Your rant is not news to a single reader here and your point is?

Sat, 07/13/2013 - 11:32 | 3748154 PubliusTacitus
PubliusTacitus's picture

Great stuff Bruce. Is quantified SS duration and rate risk information found anywhere?

 

This constitutes investment malpractice, and if any private asset manager operated this way, and left yield exposed or on the table, he would be fired and possibly sued and slapped by regulators.

 

Yet another example of government ignoring/defying its own standards.

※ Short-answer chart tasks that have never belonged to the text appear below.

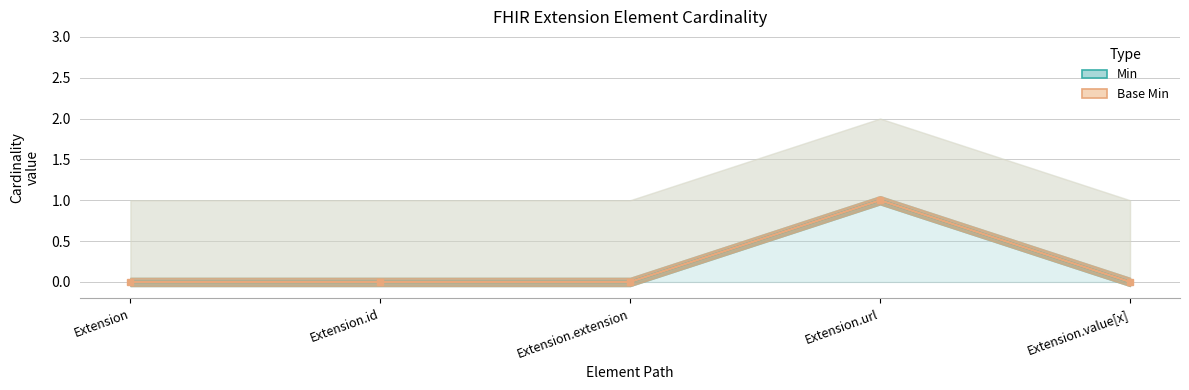

Where is Min nearest to the value 0?

Extension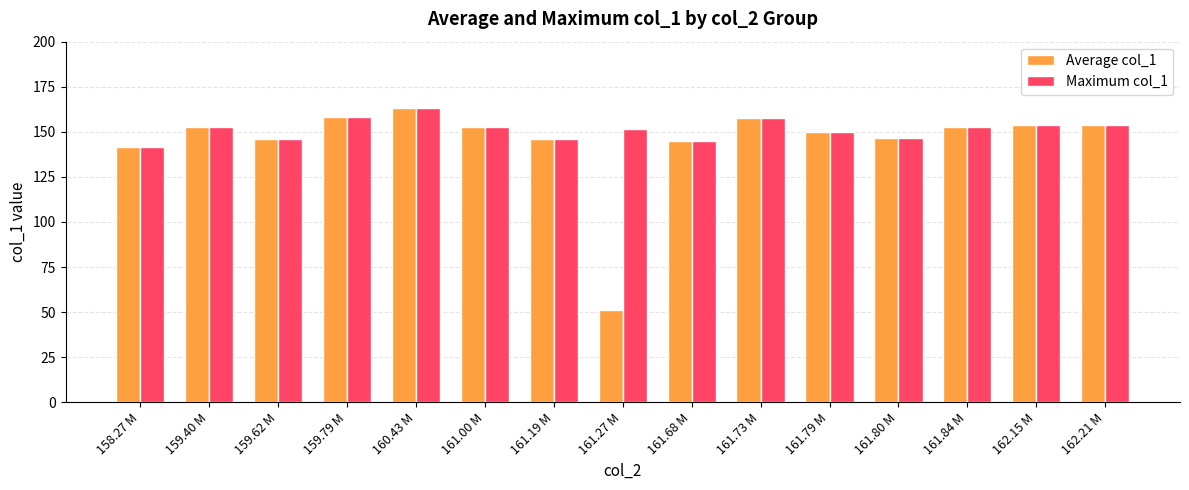

At which label is Average col_1 closest to 106?

158.27 M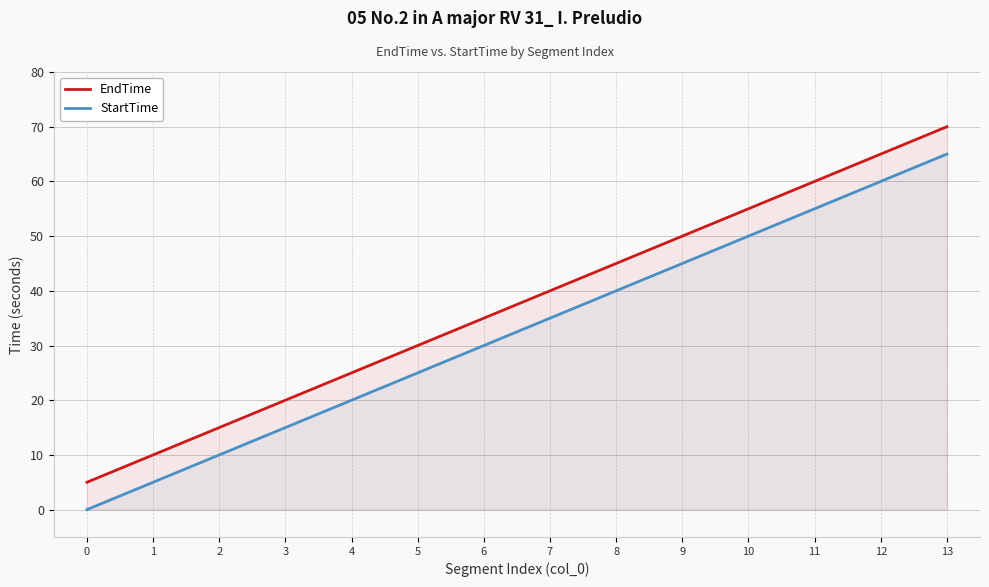

Count the number of categories in the chart.

14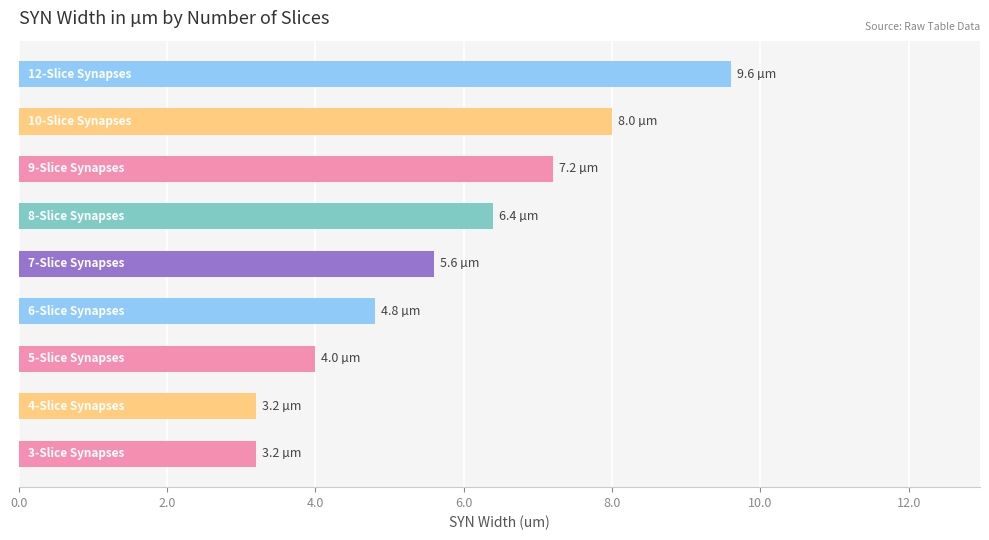

What is the average value?

5.8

Sat, 07/13/2013 - 12:33 | 3748268 sgorem
sgorem's picture

"SSA WILL HAVE TO LIVE WITH THIS DOG FOR 15 YEARS"....That's approximately 105 years in canine terms Bruce. ANYWAY, I'm kinda hangin out waiting for this WHOLE fucking thing to collapse. The spongers, theives, and sheeple will get hungry and someday in the near future will start some sort of pathetic "rioting", only to be squashed by the now Imperial Police & Miltary forces that have been built up over the last few decades, by the NOW controlling 1%er's aka., your government. Always enjoy your take on SS Bruce. As I always tell my distant, still employed ex co-workers, "please keep working and paying that SS tax." :)

Sat, 07/13/2013 - 13:36 | 3748411 RockyRacoon
RockyRacoon's picture

Bruce!   $1,000 is not enough for anything like what you propose.  That's a rounding error in lunch money.   It takes much more than that to buy the truth from a politician.